Members of Norwegian commission on Mi-8 crash to travel to Russia
February 09, 20:39UTC+3
They plan to visit the helicopter airline company in Russia, the design bureau in Moscow and also meet Russian aviation authorities
OSLO, February 9. /TASS/. The next stage of the probe into the crash of a Russian Mi-8 helicopter that occurred in the sea off Norway’s Spitsbergen island last October will be a trip by members of the Accident Investigation Board Norway to Russia, Hans Herdahl, Inspector of Accidents at the board’s Aviation Department, informed TASS.
«The next step now is to visit the helicopter airline company in Russia [Convers Avia], the design bureau in Moscow and also meet Russian aviation authorities,» he said. «The agenda for the meetings is being set up in cooperation with Russian accident investigation board. They will join us in these meetings and we will have conversations with those three parties together. Since we haven’t found out any issues with the helicopter itself at this stage, it is necessary for us to look other ways like operational issues causing the accident for example.»
Herdahl noted though it was too early to talk about specific versions yet and about what might be revealed during the board’s work in Russia. He stressed that the «investigation of the helicopter itself did not reveal anything that might have caused the accident.»

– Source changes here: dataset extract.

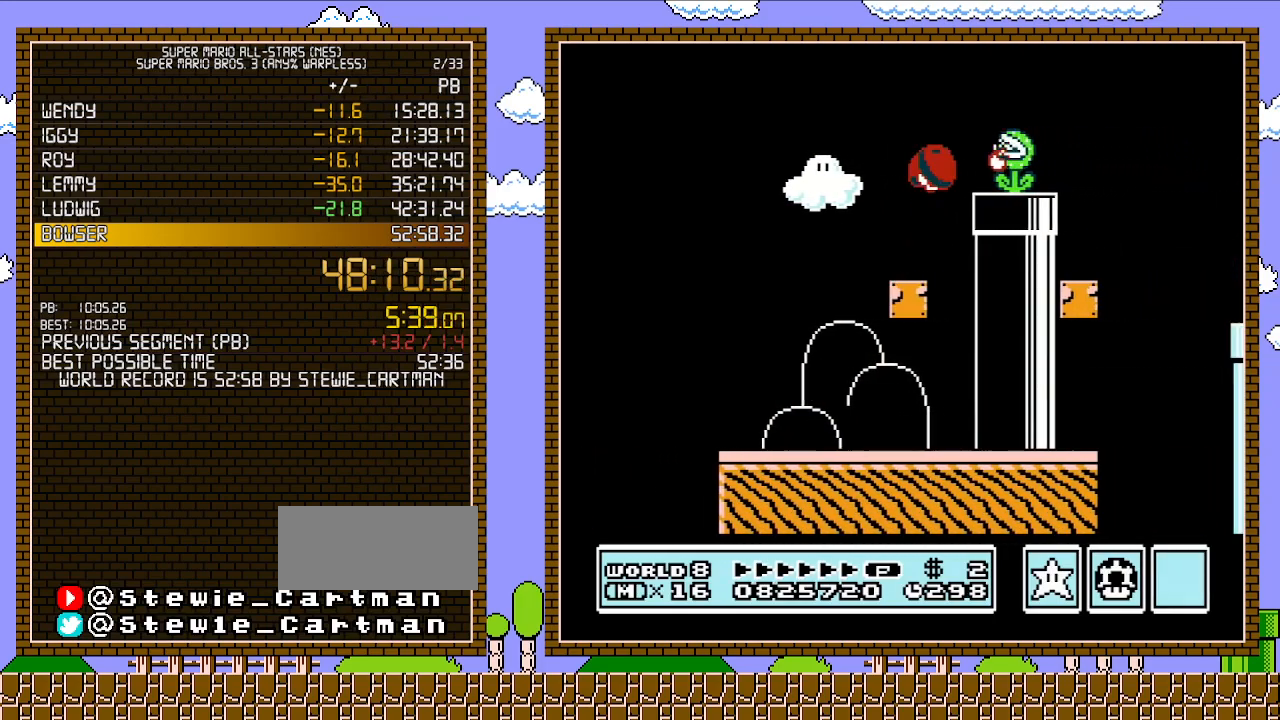
{"buttons": ["A", "B", "DPAD_RIGHT"], "events": [[67, "A", "up"], [433, "A", "down"]]}
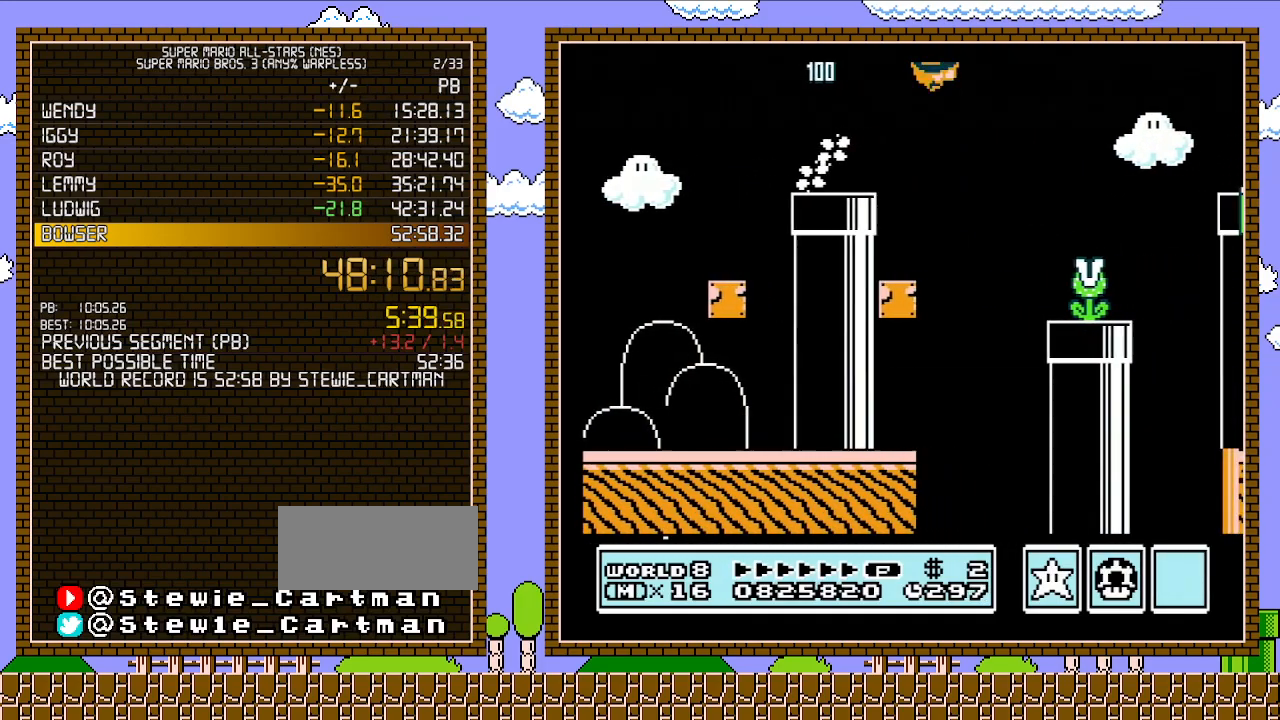
{"buttons": ["B", "DPAD_RIGHT"], "events": [[283, "A", "up"]]}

«We haven’t got any suspicions yet [regarding the causes for the disaster], and, of course, it is very regrettable that the flight data recorder was destroyed,» he added.
According to Herdahl, specific dates for the visit have not been determined yet. However, the issue at hand could be the beginning of March. Deputy Director of Convers Avia Dmitry Zhelyazkov earlier told TASS that Norwegian experts would visit the city of Tver northwest of Moscow where the airline is based in February.
A Mil Mi-8 helicopter of the Convers Avia airline, carrying eight people, went missing while on its way from the mothballed community of Pyramiden to Barentsburg on October 26. There were five crew members and three employees of the Russian Arctic and Antarctic Research Institute on board. A search and rescue operation, which involved more than 400 Russian rescue workers, was launched. On October 29, the helicopter was found on the seabed two kilometers east of Cape Heer at a depth of nearly 210 meters. On October 30, the body of one of the victims was found 130 meters away from the crash site.